I understand why a non-standard compiler-specific implementation of int128 was not used (Besides being compiler specific, the point of the article is to walk through an implementation of it), but why use
> using u64 = unsigned long long;
? Although in practice, this is _usually_ an unsigned 64 bit integer, the C++ Standard does not technically guarantee this, all it says is that the type need to be _at least_ 64 bits. [0]
I would use std::uint64_t which guarantees a type of that size, provided it is supported. [1]
Re: Multiplication: regrouping our u64 digits
I am aware more advanced and faster algorithms exist, but I wonder if something simple like Karatsuba's Algorithm [2] which uses 3 multiplications instead of 4, could be a quick win for performance over the naive method used in the article. Though since it was mentioned that the compiler-specific unsigned 128 integers more closely resembles the ones created in the article, I suppose there must be a reason for that method to be used instead, or something I missed that makes this method unsuitable here.

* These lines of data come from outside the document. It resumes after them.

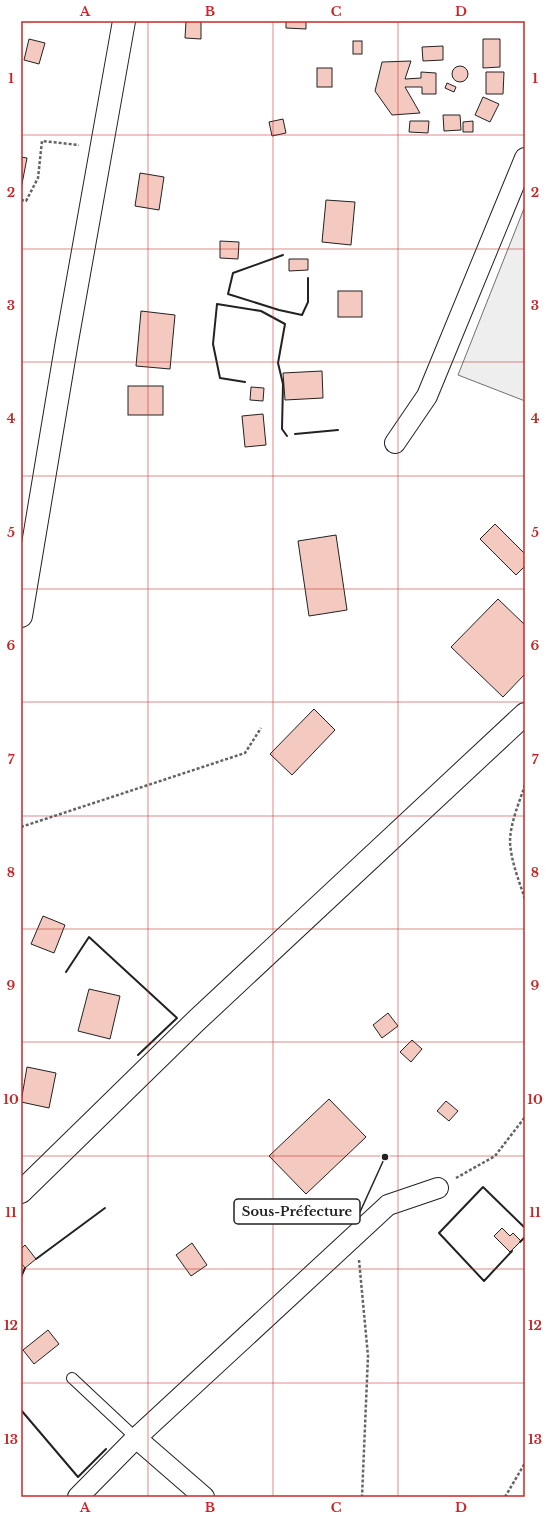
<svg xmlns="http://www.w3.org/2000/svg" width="546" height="1518" font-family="'Libre Baskerville',serif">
	<rect width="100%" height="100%" fill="#fff"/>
	<path fill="#eee" stroke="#6f6f6f" d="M525 206V401L458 375Z"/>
	<g fill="#f3c9c0" stroke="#222">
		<path d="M186 21H201V39L185 38Z"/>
		<path d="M286 21H306V29L286 28Z"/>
		<path d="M29 39 45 43 39 64 24 60Z"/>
		<path d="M483 39H500V67L483 68Z"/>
		<rect x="353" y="41" width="9" height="13"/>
		<path d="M443 46V60L423 61 422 47Z"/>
		<path d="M411 61 405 79 421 78V72L436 73V94H422V87H405L420 113 392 115 375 91 382 62Z"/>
		<circle cx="460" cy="74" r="8"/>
		<rect x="317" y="68" width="15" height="19"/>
		<path d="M486 72H504L503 94H486Z"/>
		<path d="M447 83 456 87 454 92 445 88Z"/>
		<path d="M483 97 499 104 490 122 475 115Z"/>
		<path d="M443 115H460L461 130 444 131Z"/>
		<path d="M283 119 286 133 272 136 269 122Z"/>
		<path d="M410 121H429L428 133 409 132Z"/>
		<path d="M473 121V132H463V122Z"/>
		<path d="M21 157 27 158 21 189Z"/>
		<path d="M140 173 164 177 159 210 135 206Z"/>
		<path d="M326 200 355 202 351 245 322 242Z"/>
		<path d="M220 241 239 242 238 259 220 258Z"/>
		<path d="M289 259H308V270L289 271Z"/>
		<rect x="338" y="291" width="24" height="26"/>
		<path d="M141 311 175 315 170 369 136 366Z"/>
		<path d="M322 371 323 398 285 400 283 373Z"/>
		<rect x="128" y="386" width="35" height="29"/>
		<path d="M251 387 264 388 263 401 250 400Z"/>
		<path d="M263 414 266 445 245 447 242 416Z"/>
		<path d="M495 524 525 554V566L516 575 480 539Z"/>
		<path d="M336 535 347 610 309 616 298 541Z"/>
		<path d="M498 599 525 625V674L503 697 451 647Z"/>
		<path d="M314 709 335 730 292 775 270 754Z"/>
		<path d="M43 916 65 925 54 953 31 944Z"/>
		<path d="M89 989 120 996 110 1039 78 1031Z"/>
		<path d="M388 1013 398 1026 382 1038 373 1025Z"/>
		<path d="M412 1040 422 1049 411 1062 400 1052Z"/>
		<path d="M27 1067 56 1073 49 1108 21 1102Z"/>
		<path d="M329 1099 366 1137 306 1194 269 1156Z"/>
		<path d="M446 1101 458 1111 449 1121 437 1111Z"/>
		<path d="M502 1228 510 1236 513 1233 521 1241 510 1252 494 1236Z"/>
		<path d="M192 1243 207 1265 191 1276 176 1255Z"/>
		<path d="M25 1245 36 1259 25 1268 21 1263V1249Z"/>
		<path d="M48 1330 59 1344 34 1364 23 1350Z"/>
	</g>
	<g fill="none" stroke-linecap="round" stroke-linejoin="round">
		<g stroke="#222" stroke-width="12">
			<path id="service" d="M72 1378 136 1438"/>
		</g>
		<g stroke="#222" stroke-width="22">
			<g id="minor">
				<path d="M395 443 427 396 525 158"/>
				<path d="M136 1438 204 1497"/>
				<path d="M78 1497 136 1438 388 1205 438 1188"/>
			</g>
		</g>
		<g stroke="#222" stroke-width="24">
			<path id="tertiary" d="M21 1192 197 1020 525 714"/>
		</g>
		<g stroke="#222" stroke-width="24">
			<path id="primary" d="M21 616 67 341 124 21"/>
		</g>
		<g stroke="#646464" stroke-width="2.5" stroke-dasharray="3 2" stroke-linecap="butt">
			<path d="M21 200 26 201 38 178 42 141 79 145"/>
			<path d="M525 785C519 803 510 824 510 842 511 861 519 881 525 899"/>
			<path d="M21 827 245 753 261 728"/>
			<path d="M456 1178 495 1156 525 1117"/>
			<path d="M359 1260 368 1356 362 1497"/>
			<path d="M505 1497 525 1463"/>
		</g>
		<use href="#service" stroke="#fff" stroke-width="10"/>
		<use href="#minor" stroke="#fff" stroke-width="20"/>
		<use href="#tertiary" stroke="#fff" stroke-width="22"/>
		<use href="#primary" stroke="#fff" stroke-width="22"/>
		<g stroke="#222" stroke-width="2">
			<path d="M283 255 233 273 228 294 279 310 302 315 308 302V278"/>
			<path d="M245 382 220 378 213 344 217 304 261 311 285 324 278 363 283 384 282 429 287 436"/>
			<path d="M295 434 338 430"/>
			<path d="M66 972 89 937 177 1018 138 1055"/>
			<path d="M520 1242 525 1237"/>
			<path d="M512 1251 484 1281 439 1233 483 1187 525 1228"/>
			<path d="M36 1259 105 1208"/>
			<path d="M21 1277 25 1268"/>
			<path d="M21 1410 78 1477 106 1449"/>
		</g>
	</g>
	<path fill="none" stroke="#c62828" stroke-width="1" stroke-opacity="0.55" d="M148 21V1497M273 21V1497M398 21V1497M21 135H525M21 249H525M21 362H525M21 476H525M21 589H525M21 702H525M21 816H525M21 929H525M21 1042H525M21 1156H525M21 1269H525M21 1383H525"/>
	<path fill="none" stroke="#222" stroke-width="1.5" d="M385 1157L360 1212"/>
	<circle fill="#222" stroke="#fff" stroke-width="1.5" cx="385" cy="1157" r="4"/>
	<rect fill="#fff" stroke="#222" stroke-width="1.5" x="234" y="1199" width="126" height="25" rx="4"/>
	<g font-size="13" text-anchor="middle" font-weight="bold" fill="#222">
		<text x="297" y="1216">Sous-Préfecture</text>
	</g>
	<rect width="546" height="1518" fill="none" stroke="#ffffff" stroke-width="44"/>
	<rect x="22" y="22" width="502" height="1474" fill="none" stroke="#c62828" stroke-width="1.5"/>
	<g font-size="13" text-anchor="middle" font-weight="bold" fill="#c62828">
		<text x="85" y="16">A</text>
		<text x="210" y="16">B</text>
		<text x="336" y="16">C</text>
		<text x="461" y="16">D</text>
		<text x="11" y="83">1</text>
		<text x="535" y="83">1</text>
		<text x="11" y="197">2</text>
		<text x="535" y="197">2</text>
		<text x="11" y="310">3</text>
		<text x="535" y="310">3</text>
		<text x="11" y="423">4</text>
		<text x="535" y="423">4</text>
		<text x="11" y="537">5</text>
		<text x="535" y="537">5</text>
		<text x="11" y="650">6</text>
		<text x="535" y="650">6</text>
		<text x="11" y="764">7</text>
		<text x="535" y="764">7</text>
		<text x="11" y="877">8</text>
		<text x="535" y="877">8</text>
		<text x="11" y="990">9</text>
		<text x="535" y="990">9</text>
		<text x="11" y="1104">10</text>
		<text x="535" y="1104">10</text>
		<text x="11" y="1217">11</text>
		<text x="535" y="1217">11</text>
		<text x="11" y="1330">12</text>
		<text x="535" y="1330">12</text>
		<text x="11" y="1444">13</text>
		<text x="535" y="1444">13</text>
		<text x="85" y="1512">A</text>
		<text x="210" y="1512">B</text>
		<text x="336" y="1512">C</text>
		<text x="461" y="1512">D</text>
	</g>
</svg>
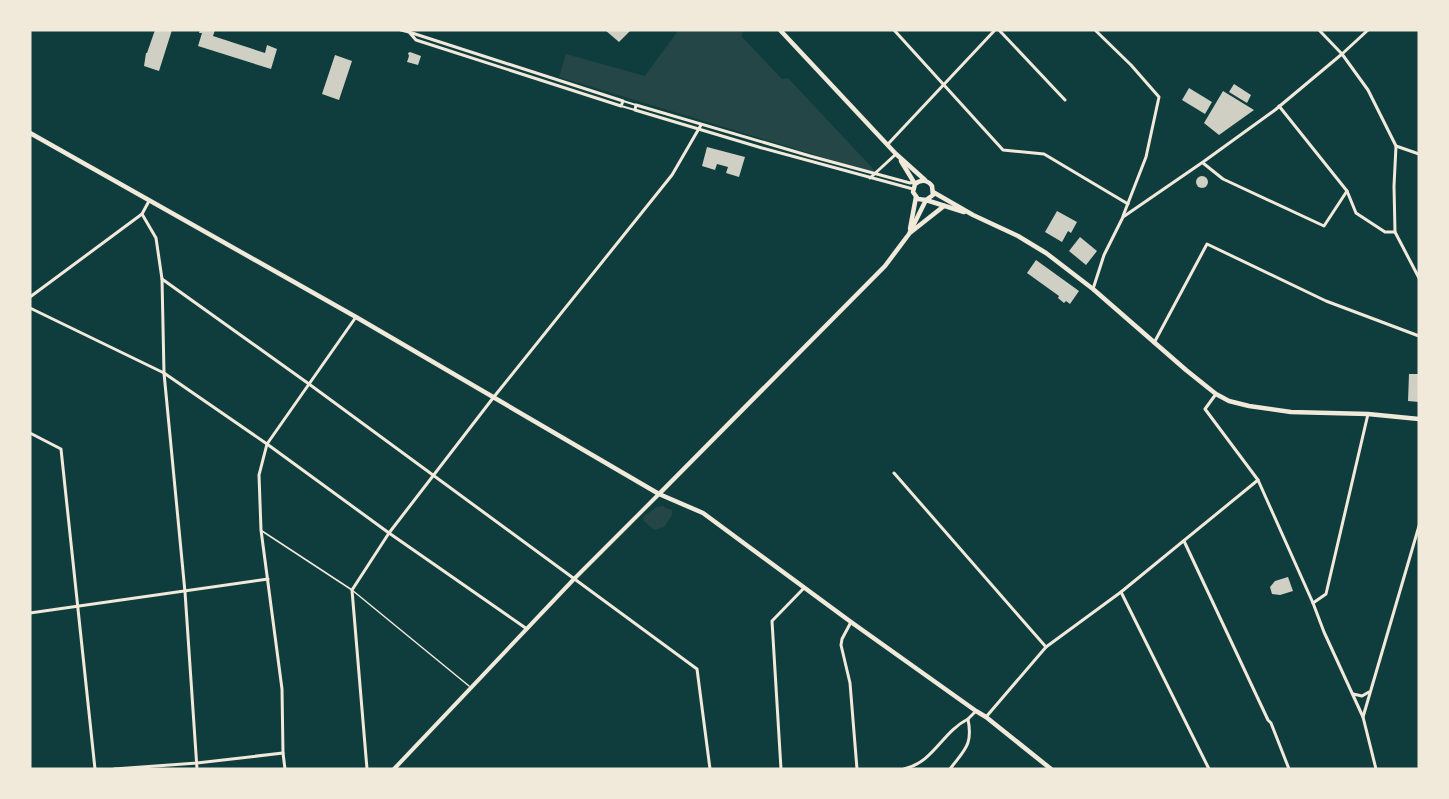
<svg xmlns="http://www.w3.org/2000/svg" width="1449" height="799" viewBox="0 0 1449 799" font-family="'IBM Plex Sans',sans-serif">
<rect width="100%" height="100%" fill="#0f3d3e"/>
<g fill="#244646">
<path d="M677,30H743L742,37L782,79L788,78L878,174L559,77L566,54L645,76L677,32Z"/>
<path d="M663,506L666,508L672,510V515L664,527L654,530L643,520L644,516L657,507Z"/>
</g>
<g fill="#cfcfc3">
<path d="M155,30H172L159,71L144,66L146,53H147Z"/>
<path d="M200,30H215L213,36L265,53L267,45L277,49L271,69L198,46L202,33H199Z"/>
<path d="M605,30H631L619,42Z"/>
<path d="M410,52L421,56L418,65L407,62L409,56L408,53Z"/>
<path d="M335,55L352,61L339,100L322,94Z"/>
<path d="M1234,84L1251,95L1247,103L1229,92Z"/>
<path d="M1189,88L1212,102L1205,114L1182,100Z"/>
<path d="M1223,91L1254,110L1219,135L1204,123Z"/>
<path d="M707,147L745,157L739,177L726,173L728,167L717,164L715,170L702,166Z"/>
<circle cx="1202" cy="182" r="6"/>
<path d="M1057,211L1077,222L1071,233L1068,231L1062,242L1045,232Z"/>
<path d="M1080,237L1097,251L1086,265L1069,251Z"/>
<path d="M1036,260L1079,291L1070,304L1066,301L1064,303L1058,298L1059,296L1027,273Z"/>
<path d="M1409,374H1419V402L1408,401Z"/>
<path d="M1288,577L1293,591L1280,595L1272,594L1270,587L1275,581Z"/>
</g>
<g fill="none" stroke-linecap="round" stroke-linejoin="round">
<path stroke="#f1e9da" stroke-width="1.5" d="M262,531L352,590L469,686"/>
<g stroke="#f1e9da" stroke-width="2">
<path d="M623,101L636,105"/>
<path d="M621,106L635,110"/>
</g>
<g stroke="#f1e9da" stroke-width="3">
<path d="M401,30L409,32L623,101L621,106L416,40L409,32"/>
<path d="M894,30L1003,150L1044,154L1128,204"/>
<path d="M999,30L1065,100"/>
<path d="M1095,30L1131,65L1159,97L1146,157L1123,216"/>
<path d="M1319,30L1342,54L1368,90L1396,146L1394,186L1395,232L1419,278"/>
<path d="M1279,106L1347,191L1356,213L1385,232H1395"/>
<path d="M888,144L995,30"/>
<path d="M1396,146L1419,154"/>
<path d="M1203,163L1223,179L1324,226L1347,191"/>
<path d="M870,178L896,154"/>
<path d="M913,189L762,148L635,110L636,105L810,156L910,183L914,182"/>
<path d="M149,201L142,214L156,238L162,279L164,373L185,592L197,769"/>
<path d="M162,279L309,384L697,669L710,769"/>
<path d="M1093,289L1104,255L1123,217L1203,162L1275,110L1342,54L1368,30"/>
<path d="M30,297L142,214"/>
<path d="M30,308L164,373L267,444L389,533L527,629"/>
<path d="M1154,343L1207,244L1326,301L1419,336"/>
<path d="M1216,394L1205,409L1258,480L1313,603L1324,632L1363,717L1376,769"/>
<path d="M30,433L61,449L95,769"/>
<path d="M894,473L1046,647"/>
<path d="M1184,541L1268,720L1271,723L1289,769"/>
<path d="M1121,592L1209,769"/>
<path d="M1313,603L1326,594L1368,414"/>
<path d="M30,613L268,579"/>
<path d="M851,622L842,639L841,645L850,683L857,769"/>
<path d="M1353,694L1362,696L1369,692"/>
<path d="M986,717L1046,647L1121,592L1258,480"/>
<path d="M1363,717L1419,526"/>
<path d="M114,769L197,763L283,753"/>
<path d="M285,769L283,753L282,689L261,530L259,475L267,444L356,317"/>
<path d="M367,769L352,590L389,533L493,398L672,175L701,125"/>
<path d="M781,769L772,621L804,588"/>
<path d="M904,769C934,762 942,732 968,719"/>
<path d="M950,769C965,749 973,745 968,719L976,711"/>
</g>
<path stroke="#f1e9da" stroke-width="4" d="M394,769L574,579L659,494"/>
<g stroke="#f1e9da" stroke-width="4.5">
<path d="M780,30L896,154L925,180"/>
<path d="M30,133L356,317L659,494L703,513L851,622L976,711L986,717L1051,769"/>
<path d="M901,161L915,184"/>
<path d="M933,192L973,215L1018,236L1046,253L1093,289L1186,370L1216,394L1229,401L1249,406L1291,412L1368,414L1419,419"/>
<path d="M910,229L916,197"/>
<path d="M911,232L944,206"/>
<path d="M659,494L885,266L909,234L926,200L933,195L932,186C928,180 921,179 915,184L913,192L918,199L926,200L964,212"/>
</g>
</g>
<rect width="1449" height="799" fill="none" stroke="#f1e9da" stroke-width="63"/>
</svg>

Speaking of which, I would be interested to see how all these operations fair against compiler-specific implementations (as well as the comparisons between different compilers). [3]. The article only briefly mentioned their multiplication method is similar for the builtin `__uint128_t` [4], but did not go into detail or mention similarities/differences with their implementation of the other arithmetic operations.
[0] https://en.cppreference.com/w/cpp/language/types.html The official standard needs to be purchased, which is why I did not reference that. But it should be under the section basic.fundamental
[1] https://en.cppreference.com/w/cpp/types/integer.html
[2] https://en.wikipedia.org/wiki/Karatsuba_algorithm
[3] I suppose I could see for myself using godbolt, but I would like to see some commentary/discussion on this.
[4] And did not state for which compiler, though by context, I suppose it would be MSVC?